According to Nvidia, a computer chip with more than 400 billion transistors has the capability to train artificial intelligence models more quickly and with reduced energy consumption. However, the exact cost of this device has not been announced yet.
The latest technological advancement by Nvidia involves the introduction of a very potent “superchip” designed for the purpose of training artificial intelligence models. The US computer business, which has lately seen a significant increase in value to become the third-largest corporation globally, has not yet announced the pricing of its new chips. However, analysts anticipate a substantial cost that will limit their availability to a select few organizations.
On March 18, Nvidia CEO Jensen Huang made an announcement about the processors at a press conference held in San Jose, California. He showcased the company’s latest Blackwell B200 graphics processing units (GPUs), which have 208 billion transistors, the little switches that form the core of contemporary computer gadgets. In contrast, Nvidia’s current-generation Hopper processors include 80 billion transistors. Additionally, the GB200 Grace Blackwell Superchip was unveiled, which integrates two B200 processors.
According to Huang, Blackwell is poised to become an exceptional system for generative artificial intelligence. “In the future, data centers will be regarded as artificial intelligence factories.”
Graphics Processing Units (GPUs) have become very desirable hardware for organizations aiming to train extensive AI models. In 2023, when there were shortages of AI chips, Elon Musk remarked that GPUs were more difficult to get than pharmaceuticals. Additionally, several university academics who did not have access to GPUs expressed their dissatisfaction with their performance.

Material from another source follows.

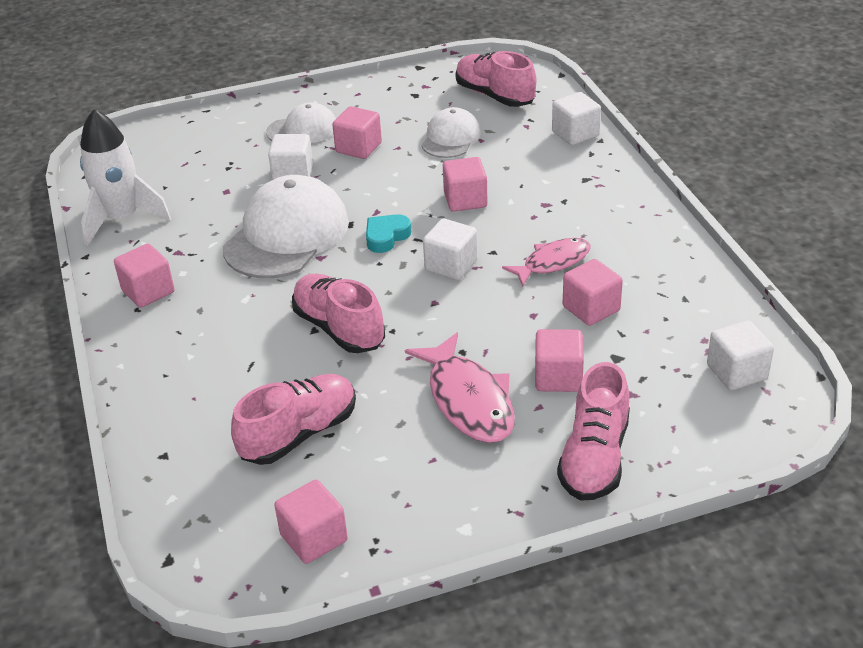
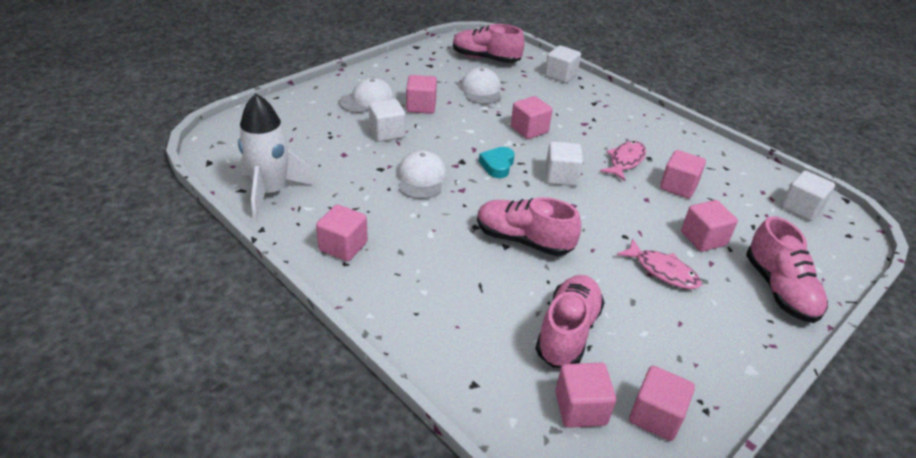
camera: 30 degrees left, 0 degrees up
(245, 507) = (580, 408): none -> pink cube
(286, 235) = (421, 178): white cap -> white cap, size x0.56
(468, 400) = (662, 271): pink fish -> pink fish, size x0.66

According to Nvidia, the Blackwell chips have the capability to achieve a performance enhancement of 30 times when executing generative AI services that rely on extensive language models like OpenAI’s GPT-4 in comparison to Hopper GPUs. Furthermore, these chips are said to use 25 times less energy.
According to the information provided, GPT-4 necessitated an estimated 8000 Hopper GPUs and a power consumption of 15 megawatts for a training period of 90 days. In contrast, the same AI training could be accomplished with just 2000 Blackwell GPUs, using a little over 4 megawatts of electricity.
The business has not yet announced the pricing of the Blackwell GPUs, but it is quite probable that the cost will be exorbitant, considering that the Hopper GPUs now range from $20,000 to $40,000 apiece. According to Sasha Luccioni of Hugging Face, a startup specializing in the development of AI code and datasets, the emphasis on creating more advanced and costly chips will limit their availability to a small number of organizations and nations. “In addition to the environmental consequences of this already highly energy-consuming technology, this is a significant moment for the AI community, akin to Marie Antoinette’s ‘let them eat cake’ moment,” she states.
The projected increase in power demand resulting from the construction of data centers, mostly fueled by the rapid growth of generative AI, is anticipated to double by the year 2026, aligning with the current energy consumption levels seen in Japan. If the data centers that enable AI training continue to depend on fossil fuel power plants, there is a potential for significant increases in carbon emissions.
The increasing demand for GPUs on a global scale has presented Nvidia with geopolitical challenges due to the escalating tensions and strategic rivalry between the United States and China. The implementation of export limitations by the US government on sophisticated chip technology is aimed at impeding China’s AI research endeavors. This measure is deemed crucial for safeguarding US national security. Consequently, Nvidia has been compelled to produce fewer potent iterations of their chips to cater to the Chinese clientele.